Scientific Calendar Event



Description
We will discuss a general non-equilibrium setup by which one can approach the quantum transport problem in one dimension.  One considers a strongly interacting quantum chain with fully coherent bulk dynamics and driven out of equilibrium in terms of Lindblad dissipators which only act on degrees of freedom near the boundary, i.e. at the ends of the chain.  The non-equilibrium state carrying the physical currents is then approximated as the steady state of the corresponding Markovian master equation.
In this talk I will describe several interesting results which have recently been obtained along these lines. Firstly, using numerical methods inspired by the density matrix renormalization group, one can - quite remarkably - find examples of diffusive transport in clean, and even Bethe-ansatz integrable, strongly interacting systems (at high-temperature near-equilibrium conditions), such as the Heisenberg XXZ spin 1/2 chain and the one-dimensional fermionic Hubbard model.

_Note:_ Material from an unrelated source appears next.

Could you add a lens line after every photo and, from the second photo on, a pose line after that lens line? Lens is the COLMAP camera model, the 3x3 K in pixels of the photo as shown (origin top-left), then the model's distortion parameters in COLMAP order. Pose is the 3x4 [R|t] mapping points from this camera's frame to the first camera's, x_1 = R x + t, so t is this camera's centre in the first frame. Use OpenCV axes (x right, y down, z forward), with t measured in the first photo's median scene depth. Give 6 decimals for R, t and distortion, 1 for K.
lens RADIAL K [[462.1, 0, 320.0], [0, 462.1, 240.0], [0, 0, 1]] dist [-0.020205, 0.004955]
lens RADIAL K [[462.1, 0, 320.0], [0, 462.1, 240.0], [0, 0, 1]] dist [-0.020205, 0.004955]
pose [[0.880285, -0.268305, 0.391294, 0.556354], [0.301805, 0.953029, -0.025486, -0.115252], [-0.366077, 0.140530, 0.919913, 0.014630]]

Secondly, under far from equilibrium conditions, one can find several exact analytical solutions which describe steady states with anomalous transport properties.  For example, in the Heisenberg XXZ chain under extreme boundary driving we show that the steady-state density operator of a finite system of size N is -- apart from a normalization constant -- a polynomial of degree 2N-2 in the coupling constant.  The perturbative (weak coupling) version of our ansatz is used to derive a novel quasi-local conservation law of the anisotropic Heisenberg model, by means of which we rigorously estimate the spin Drude weight (the ballistic transport coefficient) in the easy-plane regime.